One question you may have is what is the difference between a toasted cheese sandwich and a grilled cheese sandwich? The Food Timeline has great linguistic answers. The site also notes that “toasted cheese” recipes were found in cookbooks prior to “grilled cheese” sandwiches. Oddly enough though, the title of the sandwich did not necessarily correspond to the instructed method of cookery.
Each of these American recipes below would produce something similar (but not exactly) to modern “grilled” cheese sandwiches:
- –Melted Cheese (hot oven)
- Mrs. Rorer’s New Cook Book, Sarah Tyson Rorer (p. 275)
- –Cheese Dreams (fried in a chafing dish, served with hot tomato or catchup)
Salads, Sandwiches and Chafing Dish Recipes, Marion H. McNeil (p. 23)
- –Toasted Cheese (broiled in the oven)
Seven Hundred Sandwiches, Florence A. Cowles (p. 181)
- –Toasted Sandwiches (broiled in the oven or sauteed in butter in heavy frying pan)
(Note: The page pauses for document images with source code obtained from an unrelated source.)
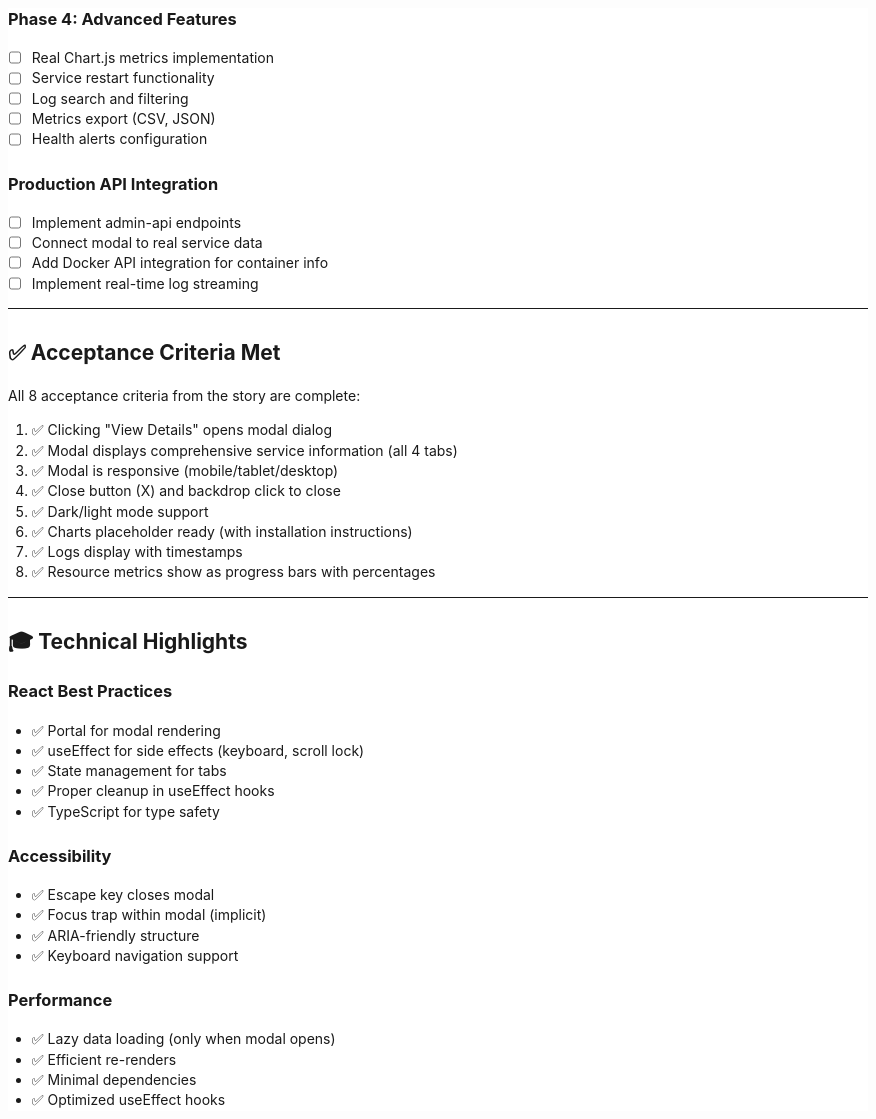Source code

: ### Phase 4: Advanced Features
- [ ] Real Chart.js metrics implementation
- [ ] Service restart functionality
- [ ] Log search and filtering
- [ ] Metrics export (CSV, JSON)
- [ ] Health alerts configuration

### Production API Integration
- [ ] Implement admin-api endpoints
- [ ] Connect modal to real service data
- [ ] Add Docker API integration for container info
- [ ] Implement real-time log streaming

---

## ✅ Acceptance Criteria Met

All 8 acceptance criteria from the story are complete:

1. ✅ Clicking "View Details" opens modal dialog
2. ✅ Modal displays comprehensive service information (all 4 tabs)
3. ✅ Modal is responsive (mobile/tablet/desktop)
4. ✅ Close button (X) and backdrop click to close
5. ✅ Dark/light mode support
6. ✅ Charts placeholder ready (with installation instructions)
7. ✅ Logs display with timestamps
8. ✅ Resource metrics show as progress bars with percentages

---

## 🎓 Technical Highlights

### React Best Practices
- ✅ Portal for modal rendering
- ✅ useEffect for side effects (keyboard, scroll lock)
- ✅ State management for tabs
- ✅ Proper cleanup in useEffect hooks
- ✅ TypeScript for type safety

### Accessibility
- ✅ Escape key closes modal
- ✅ Focus trap within modal (implicit)
- ✅ ARIA-friendly structure
- ✅ Keyboard navigation support

### Performance
- ✅ Lazy data loading (only when modal opens)
- ✅ Efficient re-renders
- ✅ Minimal dependencies
- ✅ Optimized useEffect hooks
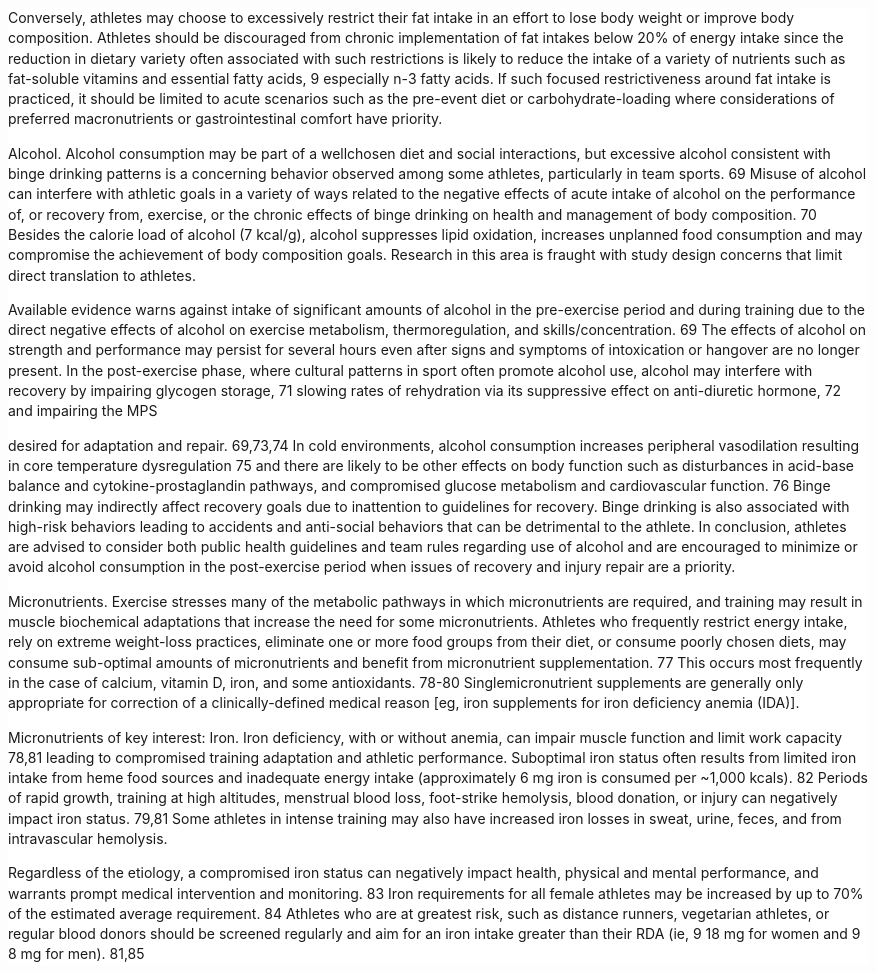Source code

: Conversely, athletes may choose to excessively restrict their fat intake in an effort to lose body weight or improve body composition. Athletes should be discouraged from chronic implementation of fat intakes below 20% of energy intake since the reduction in dietary variety often associated with such restrictions is likely to reduce the intake of a variety of nutrients such as fat-soluble vitamins and essential fatty acids, 9 especially n-3 fatty acids. If such focused restrictiveness around fat intake is practiced, it should be limited to acute scenarios such as the pre-event diet or carbohydrate-loading where considerations of preferred macronutrients or gastrointestinal comfort have priority.

Alcohol. Alcohol consumption may be part of a wellchosen diet and social interactions, but excessive alcohol consistent with binge drinking patterns is a concerning behavior observed among some athletes, particularly in team sports. 69 Misuse of alcohol can interfere with athletic goals in a variety of ways related to the negative effects of acute intake of alcohol on the performance of, or recovery from, exercise, or the chronic effects of binge drinking on health and management of body composition. 70 Besides the calorie load of alcohol (7 kcal/g), alcohol suppresses lipid oxidation, increases unplanned food consumption and may compromise the achievement of body composition goals. Research in this area is fraught with study design concerns that limit direct translation to athletes.

Available evidence warns against intake of significant amounts of alcohol in the pre-exercise period and during training due to the direct negative effects of alcohol on exercise metabolism, thermoregulation, and skills/concentration. 69 The effects of alcohol on strength and performance may persist for several hours even after signs and symptoms of intoxication or hangover are no longer present. In the post-exercise phase, where cultural patterns in sport often promote alcohol use, alcohol may interfere with recovery by impairing glycogen storage, 71 slowing rates of rehydration via its suppressive effect on anti-diuretic hormone, 72 and impairing the MPS

desired for adaptation and repair. 69,73,74 In cold environments, alcohol consumption increases peripheral vasodilation resulting in core temperature dysregulation 75 and there are likely to be other effects on body function such as disturbances in acid-base balance and cytokine-prostaglandin pathways, and compromised glucose metabolism and cardiovascular function. 76 Binge drinking may indirectly affect recovery goals due to inattention to guidelines for recovery. Binge drinking is also associated with high-risk behaviors leading to accidents and anti-social behaviors that can be detrimental to the athlete. In conclusion, athletes are advised to consider both public health guidelines and team rules regarding use of alcohol and are encouraged to minimize or avoid alcohol consumption in the post-exercise period when issues of recovery and injury repair are a priority.

Micronutrients. Exercise stresses many of the metabolic pathways in which micronutrients are required, and training may result in muscle biochemical adaptations that increase the need for some micronutrients. Athletes who frequently restrict energy intake, rely on extreme weight-loss practices, eliminate one or more food groups from their diet, or consume poorly chosen diets, may consume sub-optimal amounts of micronutrients and benefit from micronutrient supplementation. 77 This occurs most frequently in the case of calcium, vitamin D, iron, and some antioxidants. 78-80 Singlemicronutrient supplements are generally only appropriate for correction of a clinically-defined medical reason [eg, iron supplements for iron deficiency anemia (IDA)].

Micronutrients of key interest: Iron. Iron deficiency, with or without anemia, can impair muscle function and limit work capacity 78,81 leading to compromised training adaptation and athletic performance. Suboptimal iron status often results from limited iron intake from heme food sources and inadequate energy intake (approximately 6 mg iron is consumed per ~1,000 kcals). 82 Periods of rapid growth, training at high altitudes, menstrual blood loss, foot-strike hemolysis, blood donation, or injury can negatively impact iron status. 79,81 Some athletes in intense training may also have increased iron losses in sweat, urine, feces, and from intravascular hemolysis.

Regardless of the etiology, a compromised iron status can negatively impact health, physical and mental performance, and warrants prompt medical intervention and monitoring. 83 Iron requirements for all female athletes may be increased by up to 70% of the estimated average requirement. 84 Athletes who are at greatest risk, such as distance runners, vegetarian athletes, or regular blood donors should be screened regularly and aim for an iron intake greater than their RDA (ie, 9 18 mg for women and 9 8 mg for men). 81,85
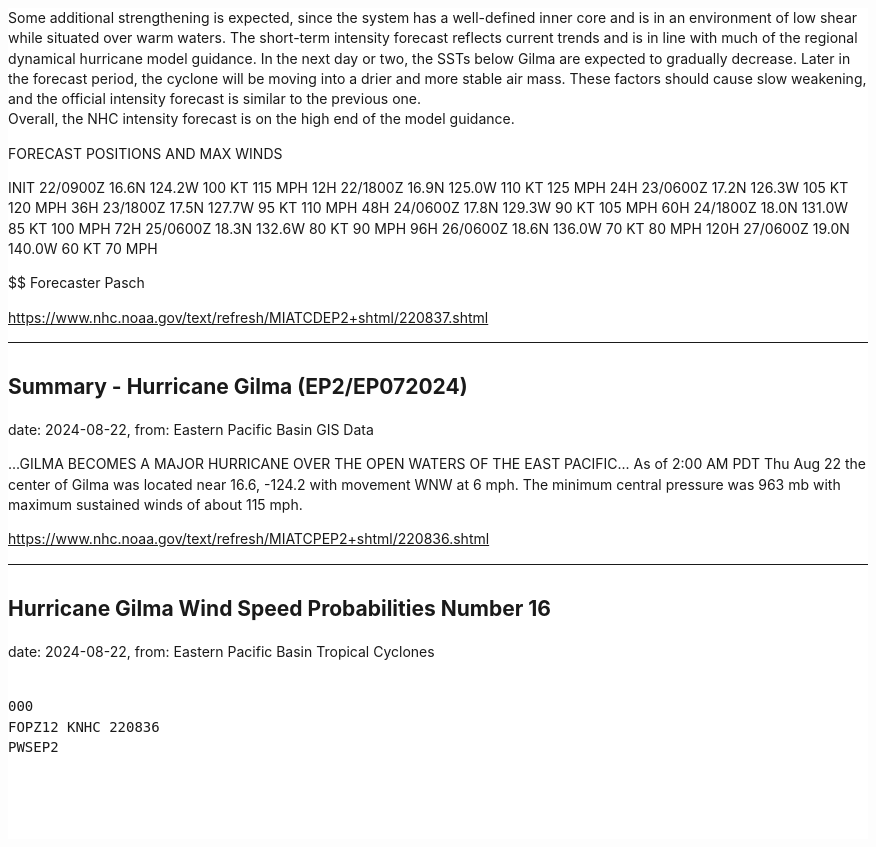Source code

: Some additional strengthening is expected, since the system has a 
well-defined inner core and is in an environment of low shear while 
situated over warm waters.  The short-term intensity forecast 
reflects current trends and is in line with much of the regional 
dynamical hurricane model guidance.  In the next day or two, the 
SSTs below Gilma are expected to gradually decrease.  Later in the 
forecast period, the cyclone will be moving into a drier and more 
stable air mass.  These factors should cause slow weakening, and the 
official intensity forecast is similar to the previous one.  
Overall, the NHC intensity forecast is on the high end of the model 
guidance.


FORECAST POSITIONS AND MAX WINDS
 
INIT  22/0900Z 16.6N 124.2W  100 KT 115 MPH
 12H  22/1800Z 16.9N 125.0W  110 KT 125 MPH
 24H  23/0600Z 17.2N 126.3W  105 KT 120 MPH
 36H  23/1800Z 17.5N 127.7W   95 KT 110 MPH
 48H  24/0600Z 17.8N 129.3W   90 KT 105 MPH
 60H  24/1800Z 18.0N 131.0W   85 KT 100 MPH
 72H  25/0600Z 18.3N 132.6W   80 KT  90 MPH
 96H  26/0600Z 18.6N 136.0W   70 KT  80 MPH
120H  27/0600Z 19.0N 140.0W   60 KT  70 MPH
 
$$
Forecaster Pasch
 
</pre> 

<https://www.nhc.noaa.gov/text/refresh/MIATCDEP2+shtml/220837.shtml>

---

## Summary - Hurricane Gilma (EP2/EP072024)

date: 2024-08-22, from: Eastern Pacific Basin GIS Data

...GILMA BECOMES A MAJOR HURRICANE OVER THE OPEN WATERS OF THE EAST PACIFIC...
 As of 2:00 AM PDT Thu Aug 22
 the center of Gilma was located near 16.6, -124.2
 with movement WNW at 6 mph.
 The minimum central pressure was 963 mb
 with maximum sustained winds of about 115 mph. 

<https://www.nhc.noaa.gov/text/refresh/MIATCPEP2+shtml/220836.shtml>

---

## Hurricane Gilma Wind Speed Probabilities Number 16

date: 2024-08-22, from: Eastern Pacific Basin Tropical Cyclones

<pre>

000
FOPZ12 KNHC 220836
PWSEP2
                                                                    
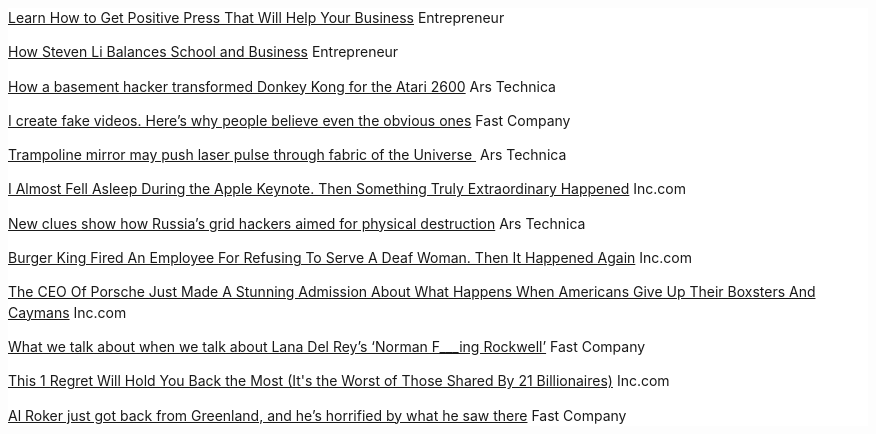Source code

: [Learn How to Get Positive Press That Will Help Your Business](https://www.entrepreneur.com/article/339389)
Entrepreneur

[How Steven Li Balances School and Business](https://www.entrepreneur.com/article/339365)
Entrepreneur

[How a basement hacker transformed Donkey Kong for the Atari 2600](https://arstechnica.com/gaming/2019/09/how-a-basement-hacker-transformed-donkey-kong-for-the-atari-2600/)
Ars Technica

[I create fake videos. Here’s why people believe even the obvious ones](https://www.fastcompany.com/90404007/i-create-fake-videos-heres-why-people-believe-even-the-obvious-ones?partner=feedburner&utm_source=feedburner&utm_medium=feed&utm_campaign=feedburner+fastcompany&utm_content=feedburner)
Fast Company

[Trampoline mirror may push laser pulse through fabric of the Universe ](https://arstechnica.com/science/2019/09/trampoline-mirror-may-push-laser-pulse-through-fabric-of-the-universe/)
Ars Technica

[I Almost Fell Asleep During the Apple Keynote. Then Something Truly Extraordinary Happened](https://www.inc.com/john-brandon/i-almost-fell-asleep-during-apple-keynote-then-something-truly-extraordinary-happened.html)
Inc.com

[New clues show how Russia’s grid hackers aimed for physical destruction](https://www.wired.com/story/russia-ukraine-cyberattack-power-grid-blackout-destruction/)
Ars Technica

[Burger King Fired An Employee For Refusing To Serve A Deaf Woman. Then It Happened Again](https://www.inc.com/chris-matyszczyk/burger-king-fired-an-employee-for-refusing-to-serve-a-deaf-person-then-this-happened.html)
Inc.com

[The CEO Of Porsche Just Made A Stunning Admission About What Happens When Americans Give Up Their Boxsters And Caymans](https://www.inc.com/chris-matyszczyk/the-ceo-of-porsche-just-made-a-stunning-admission-about-what-happens-when-americans-give-up-their-boxsters-caymans.html)
Inc.com

[What we talk about when we talk about Lana Del Rey’s ‘Norman F___ing Rockwell’](https://www.fastcompany.com/90403833/what-we-talk-about-when-we-talk-about-lana-del-reys-norman-f___ing-rockwell?partner=feedburner&utm_source=feedburner&utm_medium=feed&utm_campaign=feedburner+fastcompany&utm_content=feedburner)
Fast Company

[This 1 Regret Will Hold You Back the Most (It's the Worst of Those Shared By 21 Billionaires)](https://www.inc.com/scott-mautz/21-billionaires-share-their-greatest-regrets-this-1-will-hold-you-back-most.html)
Inc.com

[Al Roker just got back from Greenland, and he’s horrified by what he saw there](https://www.fastcompany.com/90403895/al-roker-just-got-back-from-greenland-and-hes-horrified-by-what-he-saw-there?partner=feedburner&utm_source=feedburner&utm_medium=feed&utm_campaign=feedburner+fastcompany&utm_content=feedburner)
Fast Company
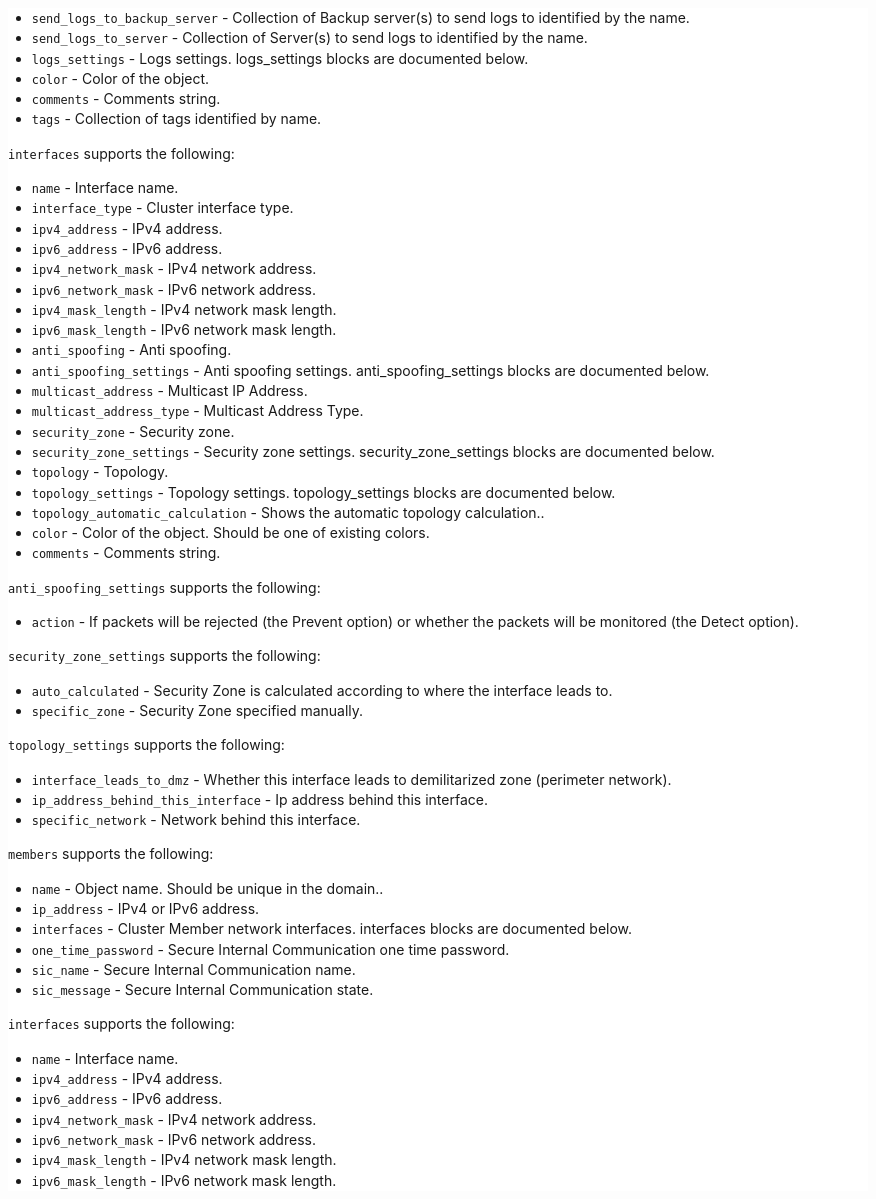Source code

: * `send_logs_to_backup_server` - Collection of Backup server(s) to send logs to identified by the name.
* `send_logs_to_server` - Collection of Server(s) to send logs to identified by the name.
* `logs_settings` - Logs settings. logs_settings blocks are documented below.
* `color` - Color of the object.
* `comments` - Comments string. 
* `tags` - Collection of tags identified by name.

`interfaces` supports the following:
* `name` - Interface name. 
* `interface_type` - Cluster interface type. 
* `ipv4_address` - IPv4 address. 
* `ipv6_address` - IPv6 address. 
* `ipv4_network_mask` - IPv4 network address.
* `ipv6_network_mask` - IPv6 network address.
* `ipv4_mask_length` - IPv4 network mask length.
* `ipv6_mask_length` - IPv6 network mask length.
* `anti_spoofing` - Anti spoofing.
* `anti_spoofing_settings` - Anti spoofing settings. anti_spoofing_settings blocks are documented below.
* `multicast_address` - Multicast IP Address.
* `multicast_address_type` - Multicast Address Type.
* `security_zone` - Security zone.
* `security_zone_settings` - Security zone settings. security_zone_settings blocks are documented below.
* `topology` - Topology.
* `topology_settings` - Topology settings. topology_settings blocks are documented below.
* `topology_automatic_calculation` - Shows the automatic topology calculation..
* `color` - Color of the object. Should be one of existing colors. 
* `comments` - Comments string. 

`anti_spoofing_settings` supports the following:
* `action` - If packets will be rejected (the Prevent option) or whether the packets will be monitored (the Detect option).

`security_zone_settings` supports the following:
* `auto_calculated` - Security Zone is calculated according to where the interface leads to.
* `specific_zone` - Security Zone specified manually.

`topology_settings` supports the following:
* `interface_leads_to_dmz` - Whether this interface leads to demilitarized zone (perimeter network).
* `ip_address_behind_this_interface` - Ip address behind this interface.
* `specific_network` - Network behind this interface.

`members` supports the following:
* `name` - Object name. Should be unique in the domain.. 
* `ip_address` - IPv4 or IPv6 address.
* `interfaces` - Cluster Member network interfaces. interfaces blocks are documented below.
* `one_time_password` - Secure Internal Communication one time password.
* `sic_name` - Secure Internal Communication name.
* `sic_message` - Secure Internal Communication state.

`interfaces` supports the following:
* `name` - Interface name. 
* `ipv4_address` - IPv4 address. 
* `ipv6_address` - IPv6 address. 
* `ipv4_network_mask` - IPv4 network address.
* `ipv6_network_mask` - IPv6 network address.
* `ipv4_mask_length` - IPv4 network mask length.
* `ipv6_mask_length` - IPv6 network mask length.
The Boston Cooking School Cook Book, Fannie M. Farmer (p. 719)
- –Toasted Cheese Sandwiches (sauteed in a skillet)
Fireside Cook Book, James A. Beard (p. 152)
- –Waffle or toasted sandwiches (bread & cheese spread heated in a commercial waffle iron, prescribed for the maidless host’)
The Joy of Cooking, Irma S. Rombauer (p. 137)
Now, children of all ages devour grilled cheese sandwiches in school cafeterias and off of restaurant kid’s menus.
The grilled cheese sandwich has become so ingrained in our culture that in 2007, Kraft decided to use it to revive their Kraft Singles brand.
The primary goal of the spending increase is to persuade consumers that Kraft’s venerable products can meet their changing needs. A case in point is Kraft Singles sliced cheese; Kraft will devote a campaign that begins today to the glorification of the grilled cheese sandwich.
The television, online, print and retail campaign carries the upbeat theme “Have a happy sandwich.”
“In marketing-speak, we call it the ‘end dish,’ as in what’s the dish the product ends up in,” said Jane Hilk, vice president for marketing at the cheese and dairy business unit at Kraft in Glenview, Ill.
“If we can grow grilled cheese, and get grilled cheese back onto the list of quick menu options, we can grow our Kraft Singles business,” she added.
I would like to thank The Daily Spud and the post Spud Sunday: Of Potatoes And Potato Eaters for the inspiration for this entry.